Fig 1.
Genetic Classification by Lymphgen. A.
Genetic classification by Lymphgen identified a specific subgroup in fifty-three cases (49%), while the remaining fifty-five cases were classified as unclassified (molecular subtype NOS/Other). B. DLBCL cases exhibited a similar distribution of genetic subtypes, with ST2 being the most prevalent subtype. C. A Sankey plot illustrating the genetic subtyping by Lymphgen across various large B-cell lymphoma entities. Notably, some entities, such as HGBCL/DLBCL DH, display homogeneous genetic features (i.e., EZB subtype). D. A Sankey plot depicting the genetic subtyping by Lymphgen according to cell of origin subtypes in DLBCL NOS cases. As shown, EZB is preferentially associated with GCB-type DLBCL, while both MCD and BN2 subtypes demonstrate a higher prevalence in non-GCB-type DLBCL tumors.
Fig 2.
Analysis of MYC target pathways in DLBCL cases based on genetic subtype.

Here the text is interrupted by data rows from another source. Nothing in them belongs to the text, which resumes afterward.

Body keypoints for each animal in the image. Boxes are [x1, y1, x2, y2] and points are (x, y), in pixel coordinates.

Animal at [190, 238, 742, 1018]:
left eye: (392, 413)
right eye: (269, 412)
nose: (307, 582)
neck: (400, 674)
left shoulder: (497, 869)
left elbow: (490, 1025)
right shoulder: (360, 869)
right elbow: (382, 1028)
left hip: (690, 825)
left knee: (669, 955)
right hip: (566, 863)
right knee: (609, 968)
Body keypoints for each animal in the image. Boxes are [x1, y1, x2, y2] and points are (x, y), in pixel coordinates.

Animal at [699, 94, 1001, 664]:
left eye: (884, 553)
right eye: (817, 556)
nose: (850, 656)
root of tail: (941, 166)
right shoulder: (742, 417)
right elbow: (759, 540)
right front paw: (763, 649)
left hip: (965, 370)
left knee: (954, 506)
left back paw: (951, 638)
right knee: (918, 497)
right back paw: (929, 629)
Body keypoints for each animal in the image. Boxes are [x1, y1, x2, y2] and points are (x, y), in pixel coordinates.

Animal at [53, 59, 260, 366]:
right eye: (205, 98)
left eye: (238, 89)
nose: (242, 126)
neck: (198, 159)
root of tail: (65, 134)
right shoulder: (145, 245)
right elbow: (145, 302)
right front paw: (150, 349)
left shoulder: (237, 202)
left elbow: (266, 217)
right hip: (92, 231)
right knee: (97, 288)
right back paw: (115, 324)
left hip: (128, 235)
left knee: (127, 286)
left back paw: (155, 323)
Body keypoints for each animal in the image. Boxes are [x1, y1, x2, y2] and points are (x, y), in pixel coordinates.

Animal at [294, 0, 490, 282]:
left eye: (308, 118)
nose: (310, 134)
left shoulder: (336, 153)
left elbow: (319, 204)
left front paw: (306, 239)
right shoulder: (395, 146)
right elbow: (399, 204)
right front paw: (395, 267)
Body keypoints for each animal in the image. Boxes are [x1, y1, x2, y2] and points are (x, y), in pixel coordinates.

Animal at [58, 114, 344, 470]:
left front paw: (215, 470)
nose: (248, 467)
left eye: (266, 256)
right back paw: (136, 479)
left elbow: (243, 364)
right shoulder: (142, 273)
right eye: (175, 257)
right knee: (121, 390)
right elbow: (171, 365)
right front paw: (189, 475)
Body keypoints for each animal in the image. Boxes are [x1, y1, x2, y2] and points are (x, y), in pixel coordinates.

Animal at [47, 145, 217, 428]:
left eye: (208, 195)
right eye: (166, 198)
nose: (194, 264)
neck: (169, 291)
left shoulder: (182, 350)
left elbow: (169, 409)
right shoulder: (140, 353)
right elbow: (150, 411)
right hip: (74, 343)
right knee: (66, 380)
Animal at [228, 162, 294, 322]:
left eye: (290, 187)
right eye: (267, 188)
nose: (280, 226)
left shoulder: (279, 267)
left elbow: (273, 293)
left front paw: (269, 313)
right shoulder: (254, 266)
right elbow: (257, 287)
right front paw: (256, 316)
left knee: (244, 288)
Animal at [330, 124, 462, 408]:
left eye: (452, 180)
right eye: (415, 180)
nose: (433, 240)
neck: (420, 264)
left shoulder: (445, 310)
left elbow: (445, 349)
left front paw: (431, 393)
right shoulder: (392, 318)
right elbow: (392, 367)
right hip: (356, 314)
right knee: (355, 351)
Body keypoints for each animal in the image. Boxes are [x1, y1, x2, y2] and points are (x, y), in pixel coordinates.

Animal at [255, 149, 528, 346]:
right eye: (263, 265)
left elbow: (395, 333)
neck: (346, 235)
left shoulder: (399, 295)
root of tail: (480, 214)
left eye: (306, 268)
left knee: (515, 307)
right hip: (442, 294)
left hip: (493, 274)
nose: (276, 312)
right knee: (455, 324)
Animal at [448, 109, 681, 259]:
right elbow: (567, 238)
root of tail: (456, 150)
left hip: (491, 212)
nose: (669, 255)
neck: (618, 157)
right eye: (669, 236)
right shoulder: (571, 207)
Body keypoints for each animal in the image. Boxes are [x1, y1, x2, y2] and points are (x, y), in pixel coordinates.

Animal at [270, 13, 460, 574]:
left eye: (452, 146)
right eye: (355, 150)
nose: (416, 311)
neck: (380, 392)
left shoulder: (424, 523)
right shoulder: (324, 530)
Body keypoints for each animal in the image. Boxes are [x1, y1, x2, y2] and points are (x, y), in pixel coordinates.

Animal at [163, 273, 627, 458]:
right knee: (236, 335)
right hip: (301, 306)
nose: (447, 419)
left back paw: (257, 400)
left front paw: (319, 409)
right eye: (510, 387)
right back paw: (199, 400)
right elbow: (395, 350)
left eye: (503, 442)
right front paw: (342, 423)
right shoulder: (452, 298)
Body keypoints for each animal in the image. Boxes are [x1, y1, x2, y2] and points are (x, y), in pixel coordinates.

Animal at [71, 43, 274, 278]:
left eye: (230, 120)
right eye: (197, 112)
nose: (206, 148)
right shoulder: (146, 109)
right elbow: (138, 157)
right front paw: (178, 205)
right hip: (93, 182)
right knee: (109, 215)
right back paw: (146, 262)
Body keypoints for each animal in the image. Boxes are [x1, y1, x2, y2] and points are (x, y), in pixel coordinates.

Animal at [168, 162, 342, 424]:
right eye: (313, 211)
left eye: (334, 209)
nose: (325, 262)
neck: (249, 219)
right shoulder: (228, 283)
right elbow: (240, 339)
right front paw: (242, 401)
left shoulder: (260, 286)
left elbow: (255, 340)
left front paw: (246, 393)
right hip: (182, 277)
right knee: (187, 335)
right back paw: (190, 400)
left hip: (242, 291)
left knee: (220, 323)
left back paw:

MYC gene targets exhibited significant mutations in cases with specific genetic subtypes, in contrast to molecular NOS cases (Chi-square p < 0.001). Notably, there were no MYC target mutations observed in cases classified as pure MCD genetic subtype. B. Analysis of the TP53 pathway in DLBCL cases according to genetic subtype. TP53 heterozygous deletions were identified through predicted copy number alterations (CNAs) in seven out of 86 DLBCL cases (1 A53, 2 ST2, and 4 molecular NOS/Other). Somatic mutations in the TP53 pathway (including mutations in ATM, TP53, RPS6KA3, MDM4, CHECK2, and MDM2) were detected in 23 out of 46 (50%) genetically classified cases and in 9 out of 40 (22%) cases from the molecular NOS group. Somatic mutations in the TP53 pathway were significantly enriched in cases with defined genetic subtypes (Chi-square, p < 0.001). Reason: Improved clarity, readability, and technical accuracy while maintaining the original meaning.
Fig 3.
A. Prevalence of the ST2 genetic subtype in cases of plasmablastic lymphoma. B. Detailed analysis of LymphGen genetic features, highlighting an enrichment of genes associated with the ST2 subtype. C. Overview of protein localization for recurrent somatic mutations in TET2, TRRAP, PRRC2C, PABPC1, and STAT3.
Fig 4.
A. Enrichment of the RTK-RAS pathway in plasmablastic lymphoma. Note the recurrent mutations in the MAPK/ERK pathway, including NF1, BRAF, NRAS, KRAS, MAPK3, as well as NTRK2, NTRK3, and ROS1. B1. Analysis of TP53 target pathways in plasmablastic lymphoma cases according to genetic subtype. Structural aberrations of TP53 (heterozygous/homozygous loss) were absent in the twenty-two plasmablastic lymphoma cases. The TP53 pathway was significantly mutated in cases with ST2 genetics. B2. Analysis of MYC target pathways in plasmablastic lymphoma cases based on genetic subtype. MYC targets were recurrently mutated in this entity, particularly in cases with the ST2 and ST2/EZB genetic subtypes (4 out of 6 cases, 66%), regardless of the presence of MYC translocation as determined by FISH.